Le projet est mis en œuvre en deux étapes. La première mission, lancée en 2016, comprend deux engins spatiaux : le Trace Gas Orbiter (TGO) pour observer l'atmosphère et la surface de la planète et l'atterrisseur Schiaparelli pour tester les technologies d'atterrissage.
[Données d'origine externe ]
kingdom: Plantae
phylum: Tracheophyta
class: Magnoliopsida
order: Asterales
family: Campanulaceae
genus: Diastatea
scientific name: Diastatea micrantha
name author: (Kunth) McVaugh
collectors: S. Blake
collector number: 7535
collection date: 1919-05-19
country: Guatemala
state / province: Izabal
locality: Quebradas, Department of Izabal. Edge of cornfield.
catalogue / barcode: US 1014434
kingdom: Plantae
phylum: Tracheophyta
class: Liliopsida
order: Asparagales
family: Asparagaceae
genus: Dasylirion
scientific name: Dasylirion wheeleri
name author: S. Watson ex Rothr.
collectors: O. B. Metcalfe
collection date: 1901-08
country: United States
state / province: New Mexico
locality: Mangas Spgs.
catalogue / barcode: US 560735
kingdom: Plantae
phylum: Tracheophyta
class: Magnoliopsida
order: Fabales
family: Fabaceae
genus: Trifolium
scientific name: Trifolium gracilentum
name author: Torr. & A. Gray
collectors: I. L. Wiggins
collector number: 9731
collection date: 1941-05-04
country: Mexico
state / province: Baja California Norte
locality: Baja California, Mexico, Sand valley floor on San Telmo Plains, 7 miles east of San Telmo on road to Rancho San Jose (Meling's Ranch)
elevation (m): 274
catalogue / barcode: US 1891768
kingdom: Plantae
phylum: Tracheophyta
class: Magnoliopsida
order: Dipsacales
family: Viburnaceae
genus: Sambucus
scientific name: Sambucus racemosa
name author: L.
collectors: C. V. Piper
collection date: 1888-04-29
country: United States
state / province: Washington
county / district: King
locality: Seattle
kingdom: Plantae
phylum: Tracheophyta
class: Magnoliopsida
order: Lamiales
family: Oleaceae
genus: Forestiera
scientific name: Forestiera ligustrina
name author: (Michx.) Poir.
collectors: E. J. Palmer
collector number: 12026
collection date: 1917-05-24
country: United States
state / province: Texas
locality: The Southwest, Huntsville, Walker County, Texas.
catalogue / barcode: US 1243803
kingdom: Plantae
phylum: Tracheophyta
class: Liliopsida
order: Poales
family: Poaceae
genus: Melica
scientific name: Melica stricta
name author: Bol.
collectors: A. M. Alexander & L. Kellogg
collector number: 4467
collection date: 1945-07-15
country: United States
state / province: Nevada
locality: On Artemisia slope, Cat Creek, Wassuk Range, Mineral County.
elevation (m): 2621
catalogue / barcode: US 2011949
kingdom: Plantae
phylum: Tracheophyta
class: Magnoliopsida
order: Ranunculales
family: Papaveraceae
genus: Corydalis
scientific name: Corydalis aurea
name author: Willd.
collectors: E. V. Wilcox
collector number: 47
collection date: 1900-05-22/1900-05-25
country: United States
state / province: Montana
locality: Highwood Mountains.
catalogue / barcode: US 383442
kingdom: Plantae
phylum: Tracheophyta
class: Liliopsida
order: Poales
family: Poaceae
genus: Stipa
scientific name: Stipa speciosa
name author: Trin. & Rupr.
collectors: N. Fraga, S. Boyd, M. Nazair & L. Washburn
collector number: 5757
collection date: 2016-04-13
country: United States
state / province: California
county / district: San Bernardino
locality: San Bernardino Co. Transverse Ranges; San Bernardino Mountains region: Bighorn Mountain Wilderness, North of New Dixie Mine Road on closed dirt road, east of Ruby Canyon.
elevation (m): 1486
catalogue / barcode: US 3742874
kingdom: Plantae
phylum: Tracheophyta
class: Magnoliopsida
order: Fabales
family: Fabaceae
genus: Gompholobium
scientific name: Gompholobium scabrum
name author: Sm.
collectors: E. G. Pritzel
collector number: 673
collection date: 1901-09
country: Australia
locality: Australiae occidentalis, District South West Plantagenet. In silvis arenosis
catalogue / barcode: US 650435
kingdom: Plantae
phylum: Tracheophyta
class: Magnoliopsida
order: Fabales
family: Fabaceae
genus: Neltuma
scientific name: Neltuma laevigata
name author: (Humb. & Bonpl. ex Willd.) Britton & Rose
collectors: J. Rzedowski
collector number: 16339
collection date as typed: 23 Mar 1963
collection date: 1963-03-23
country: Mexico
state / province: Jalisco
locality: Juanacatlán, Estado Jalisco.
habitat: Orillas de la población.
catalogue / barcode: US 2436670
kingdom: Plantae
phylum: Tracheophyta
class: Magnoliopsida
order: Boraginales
Les tâches scientifiques de l'appareil TGO sont l'enregistrement de petits composants de l'atmosphère martienne, dont le méthane, la cartographie de l'abondance de l'eau dans la couche supérieure du sol avec une haute résolution spatiale de l'ordre de dizaines de kilomètres, et l'imagerie stéréo de la surface. L'appareil est équipé de deux instruments, créés en Russie : le complexe spectrométrique ACS (ACS - Atmospheric Chemistry Suit, Complex for study chimie atmosphérique) et le télescope à neutrons haute résolution FREND (FREND, Fine-Resolution Epithermal Neutron Detector). La Russie fournit également un lanceur Proton avec un étage supérieur Briz-M pour le lancement.

La deuxième étape du projet (lancement en 2022) prévoit la livraison de la plate-forme d'atterrissage russe Kazachok à la surface de Mars avec à son bord le rover européen Rosalind Franklin. La Russie fournit un lanceur Proton-M avec un étage supérieur Briz-M pour le lancement.

Dans le cadre de ces deux étapes, un complexe scientifique au sol du projet ExoMars, uni à l'ESA, est en cours de création en Russie pour recevoir, archiver et traiter l'information scientifique.